### [DATA SUPPLIED]
begin

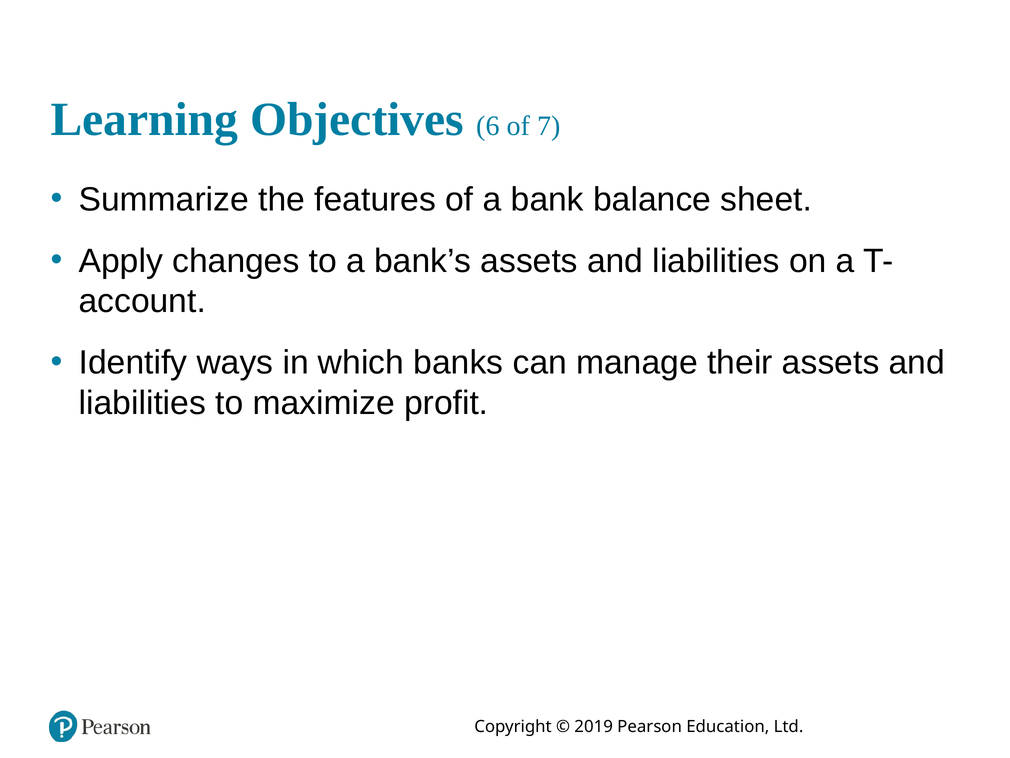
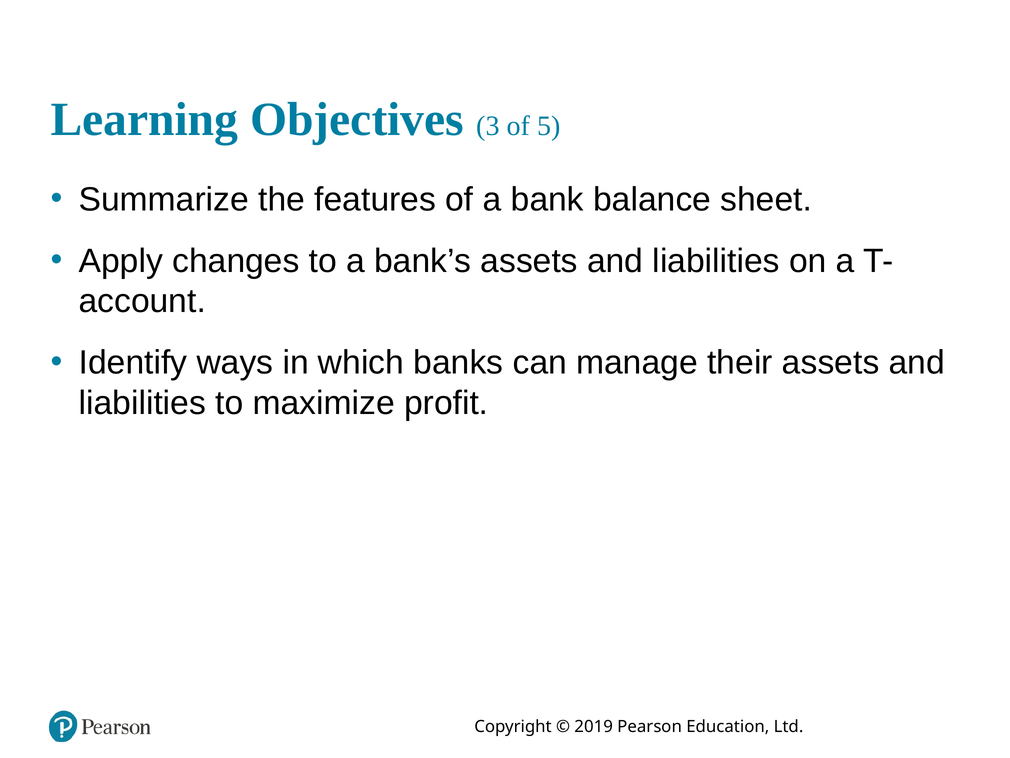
6: 6 -> 3
7: 7 -> 5
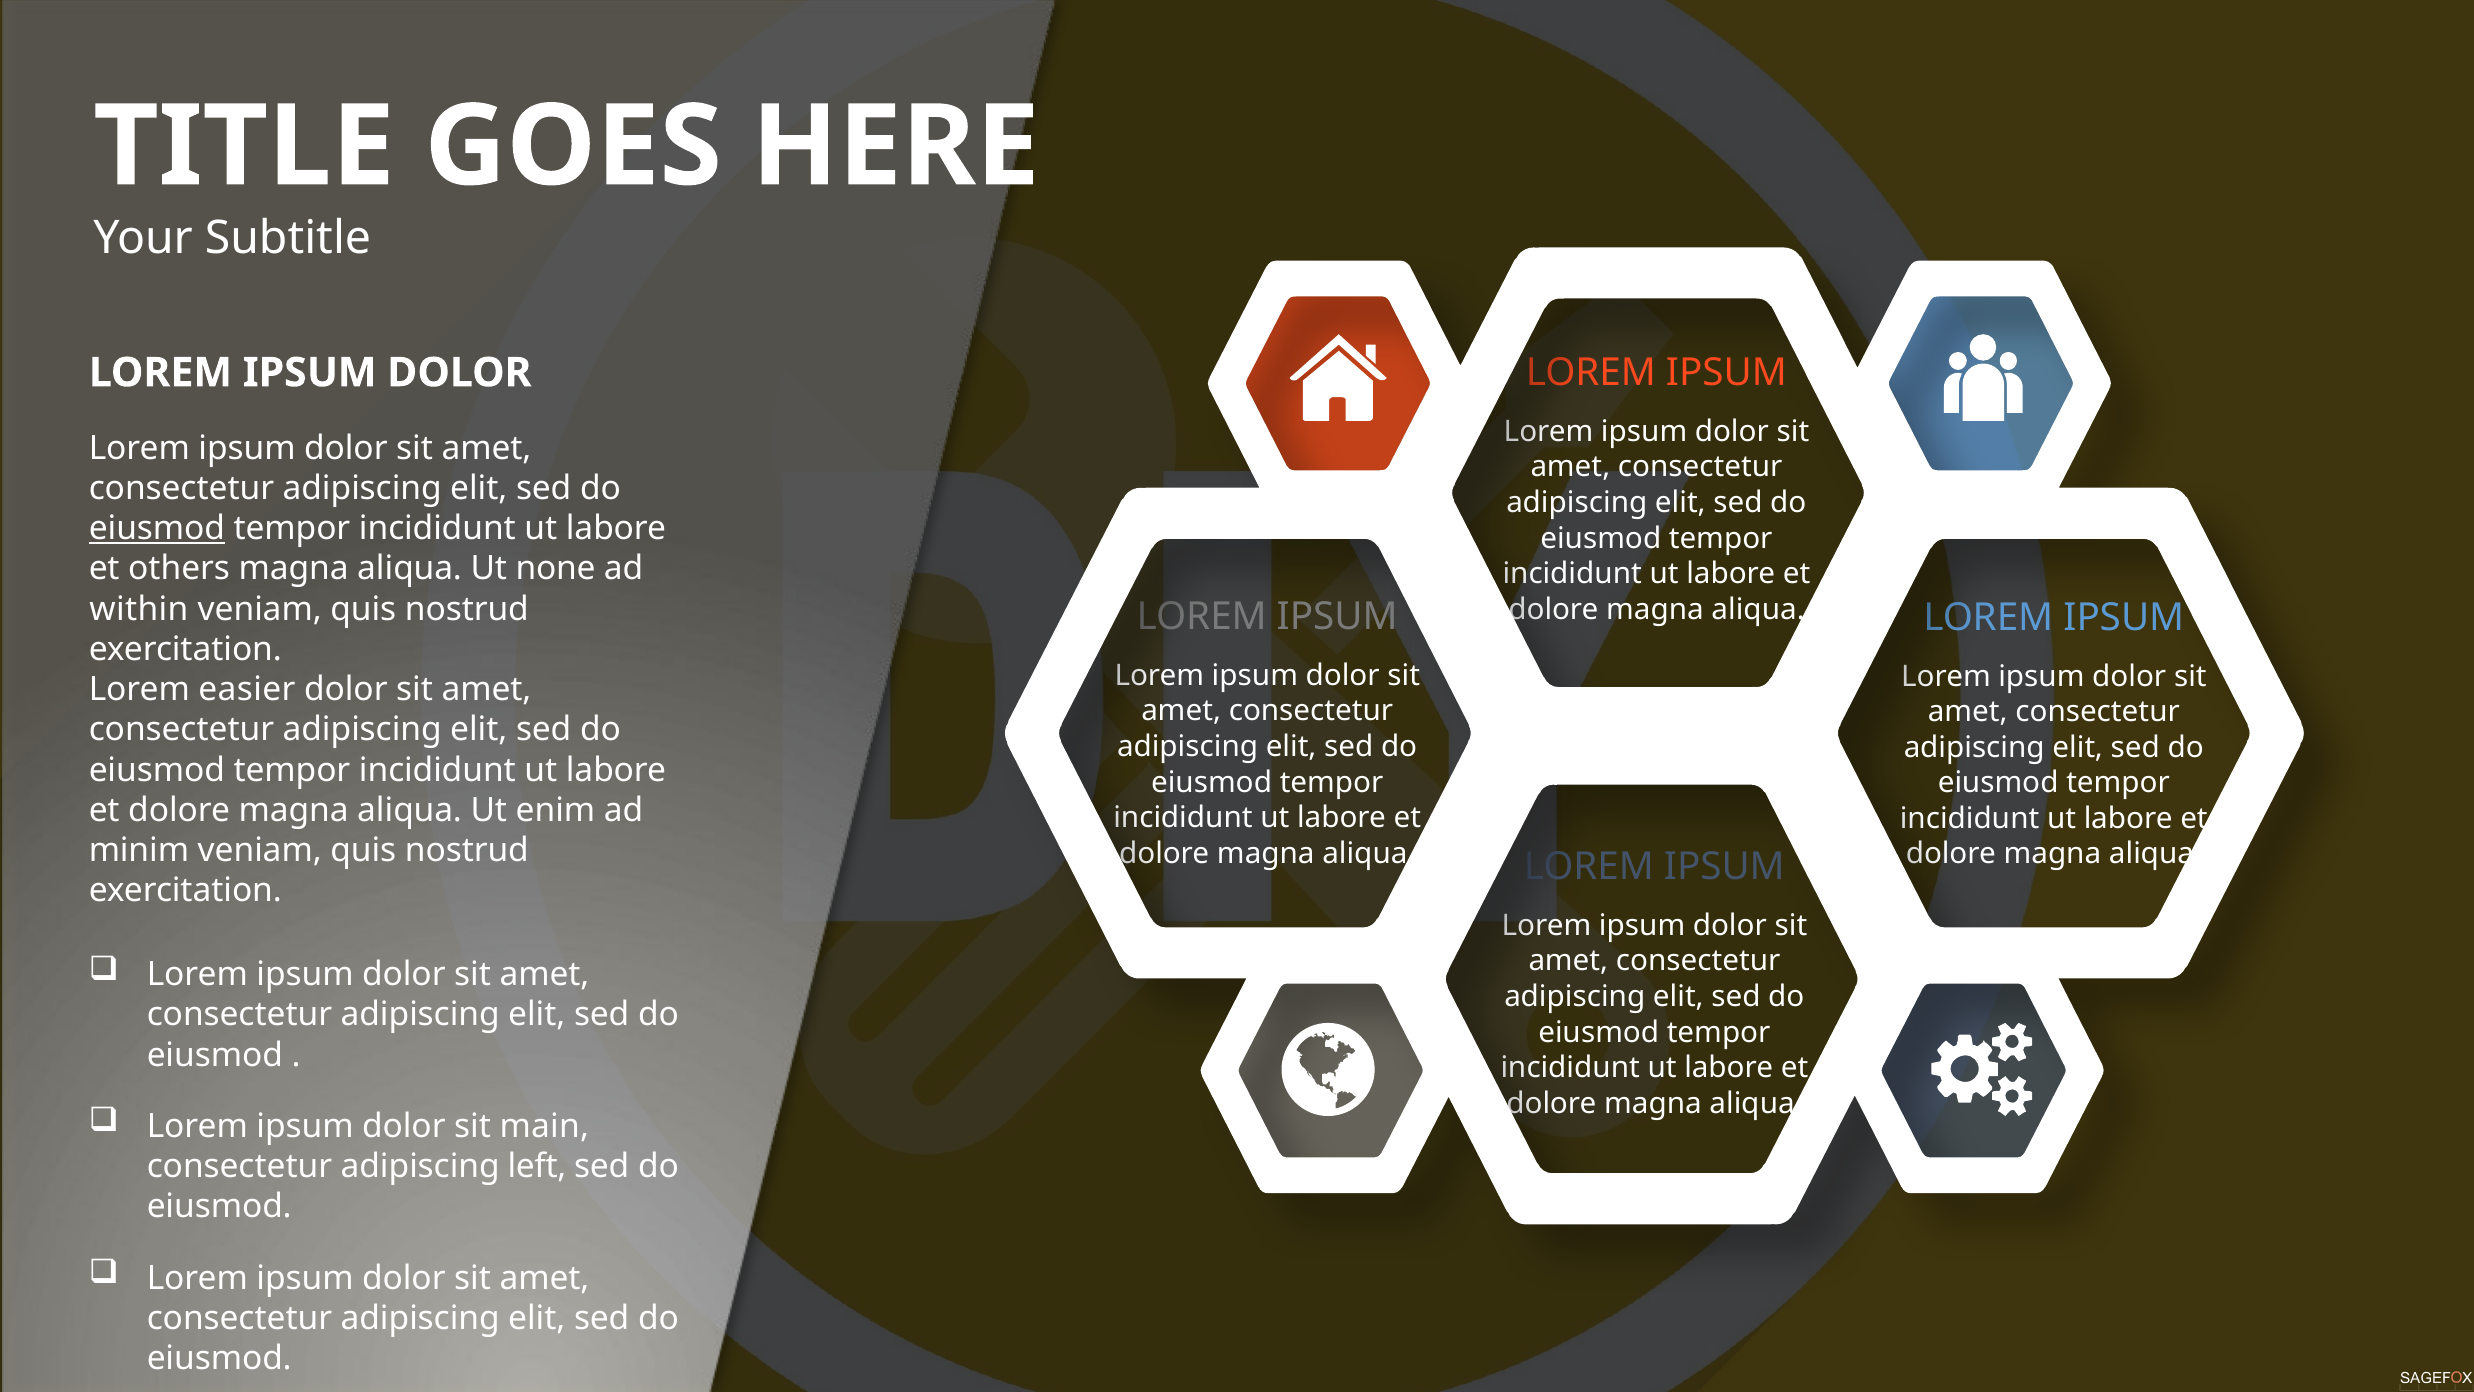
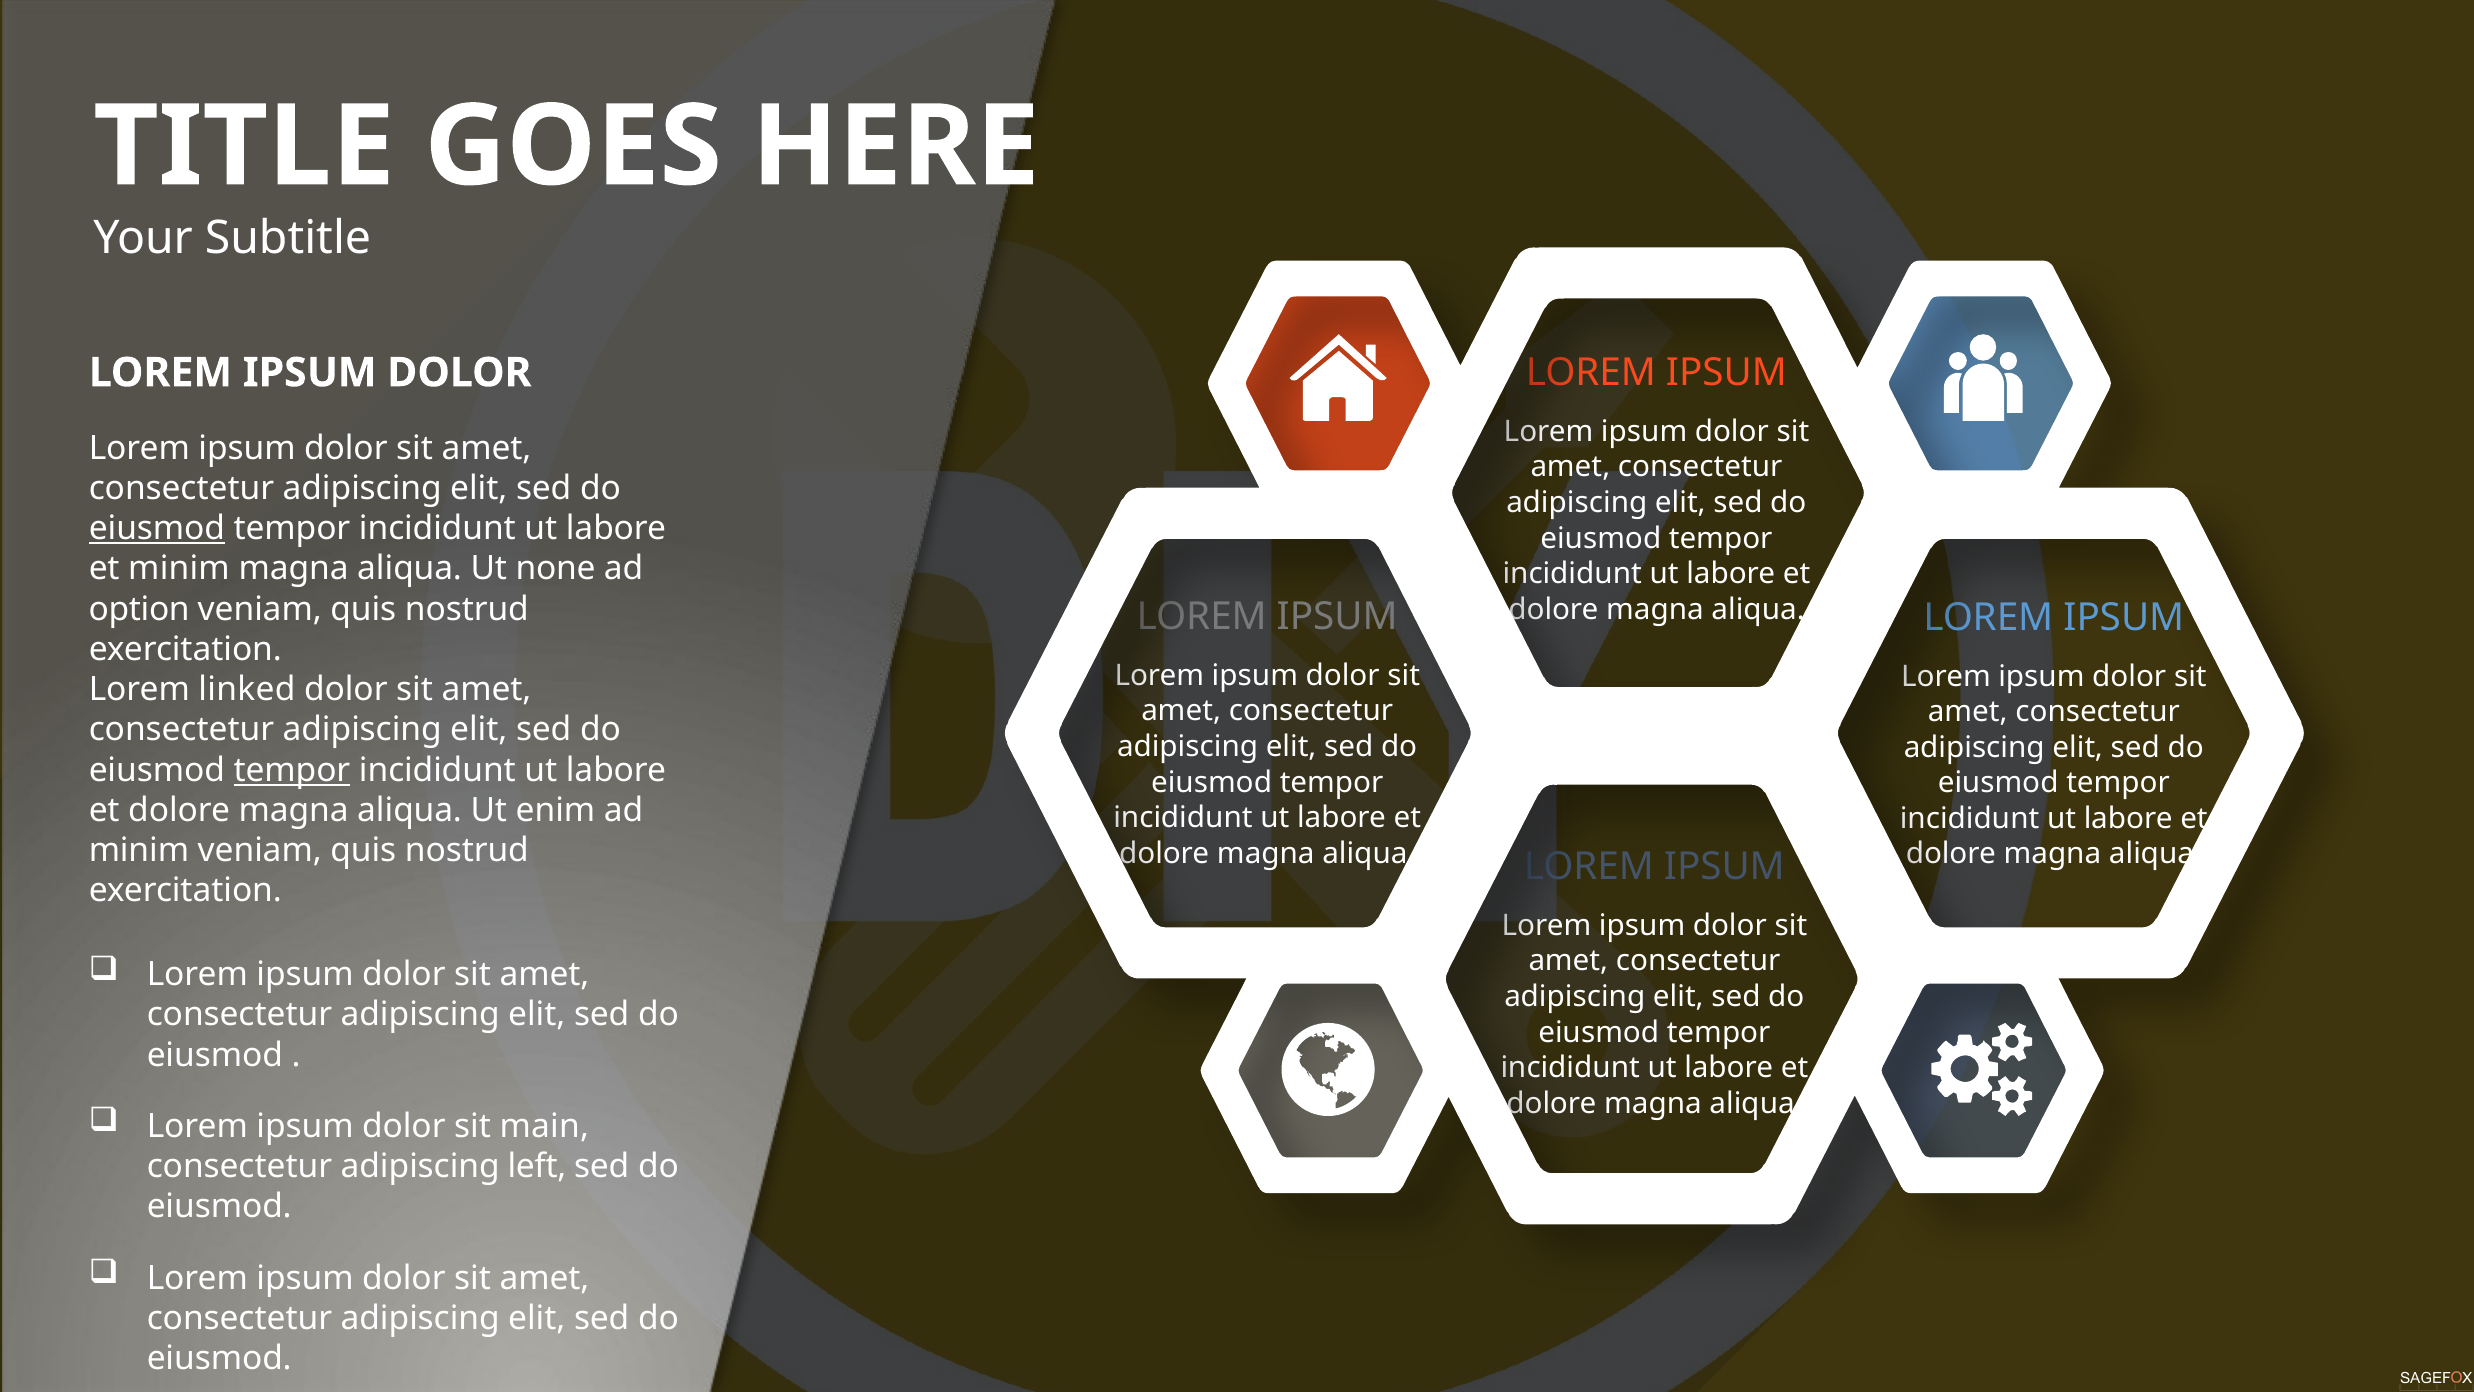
et others: others -> minim
within: within -> option
easier: easier -> linked
tempor at (292, 770) underline: none -> present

end

### [WHAT IS REQUIRED]
Pull out every text line from the records above, word for word and in the same order, leaving the pictures out of your answer.

### [SOLUTION FOR THIS TASK]
6: 6 -> 3
7: 7 -> 5
et others: others -> minim
within: within -> option
easier: easier -> linked
tempor at (292, 770) underline: none -> present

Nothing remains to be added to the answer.